■ WORK ITEM ■
Repeat only the lines between the one with "OS SERVIÇOS MAIS" and the end of the material below, both ends included. Omit any picture.
+++ TASK INPUT
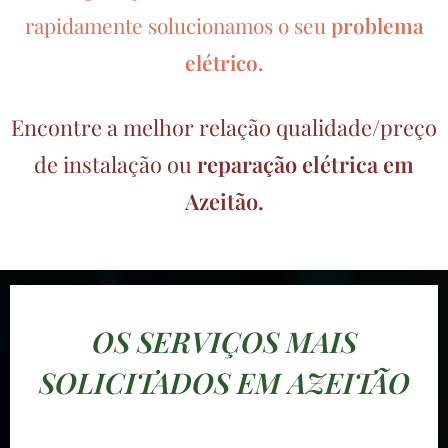
rapidamente solucionamos o seu
problema
elétrico.
Encontre a melhor relação qualidade/preço
de instalação ou
reparação elétrica em
Azeitão.
OS SERVIÇOS MAIS
SOLICITADOS EM AZEITÃO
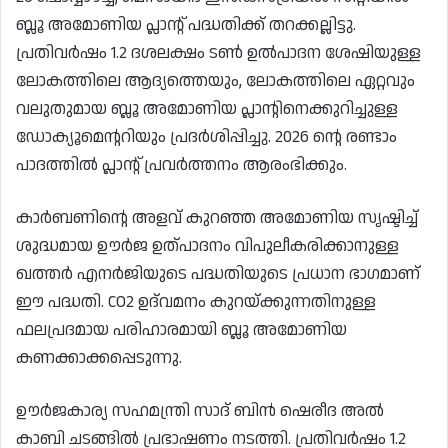
ബ്ലൂ അമോണിയ പ്ലാൻ്റ് പദ്ധതിക്ക് തറക്കല്ലിട്ടു.
പ്രതിവർഷം 1.2 ദശലക്ഷം ടൺ ഉൽപാദന ശേഷിയുള്ള
ലോകത്തിലെ ആദ്യത്തെയും, ലോകത്തിലെ ഏറ്റവും
വലുതുമായ ബ്ലൂ അമോണിയ പ്ലാന്റിനെക്കുറിച്ചുള്ള
ഡോക്യൂമെന്ററിയും പ്രദർശിപ്പിച്ചു. 2026 ൻ്റെ രണ്ടാം
പാദത്തിൽ പ്ലാൻ്റ് പ്രവർത്തനം ആരംഭിക്കും.
കാർബണിന്റെ അളവ് കുറഞ്ഞ അമോണിയ സൃഷ്ടിച്ച്
ശുദ്ധമായ ഊർജ ഉത്പാദനം വിപുലീകരിക്കാനുള്ള
ഖത്തർ എനർജിയുടെ പദ്ധതിയുടെ പ്രധാന ഭാഗമാണ്
ഈ പദ്ധതി. CO2 ഉദ്‌വമനം കുറയ്ക്കുന്നതിനുള്ള
ഫലപ്രദമായ പരിഹാരമായി ബ്ലൂ അമോണിയ
കണക്കാക്കപ്പെടുന്നു.
ഊർജകാര്യ സഹമന്ത്രി സാദ് ബിൻ ഷെരീദ അൽ
കാബി ചടങ്ങിൽ പ്രഭാഷണം നടത്തി. പ്രതിവർഷം 1.2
++++++
■ EXERCISE ANSWER ■
OS SERVIÇOS MAIS
SOLICITADOS EM AZEITÃO
ബ്ലൂ അമോണിയ പ്ലാൻ്റ് പദ്ധതിക്ക് തറക്കല്ലിട്ടു.
പ്രതിവർഷം 1.2 ദശലക്ഷം ടൺ ഉൽപാദന ശേഷിയുള്ള
ലോകത്തിലെ ആദ്യത്തെയും, ലോകത്തിലെ ഏറ്റവും
വലുതുമായ ബ്ലൂ അമോണിയ പ്ലാന്റിനെക്കുറിച്ചുള്ള
ഡോക്യൂമെന്ററിയും പ്രദർശിപ്പിച്ചു. 2026 ൻ്റെ രണ്ടാം
പാദത്തിൽ പ്ലാൻ്റ് പ്രവർത്തനം ആരംഭിക്കും.
കാർബണിന്റെ അളവ് കുറഞ്ഞ അമോണിയ സൃഷ്ടിച്ച്
ശുദ്ധമായ ഊർജ ഉത്പാദനം വിപുലീകരിക്കാനുള്ള
ഖത്തർ എനർജിയുടെ പദ്ധതിയുടെ പ്രധാന ഭാഗമാണ്
ഈ പദ്ധതി. CO2 ഉദ്‌വമനം കുറയ്ക്കുന്നതിനുള്ള
ഫലപ്രദമായ പരിഹാരമായി ബ്ലൂ അമോണിയ
കണക്കാക്കപ്പെടുന്നു.
ഊർജകാര്യ സഹമന്ത്രി സാദ് ബിൻ ഷെരീദ അൽ
കാബി ചടങ്ങിൽ പ്രഭാഷണം നടത്തി. പ്രതിവർഷം 1.2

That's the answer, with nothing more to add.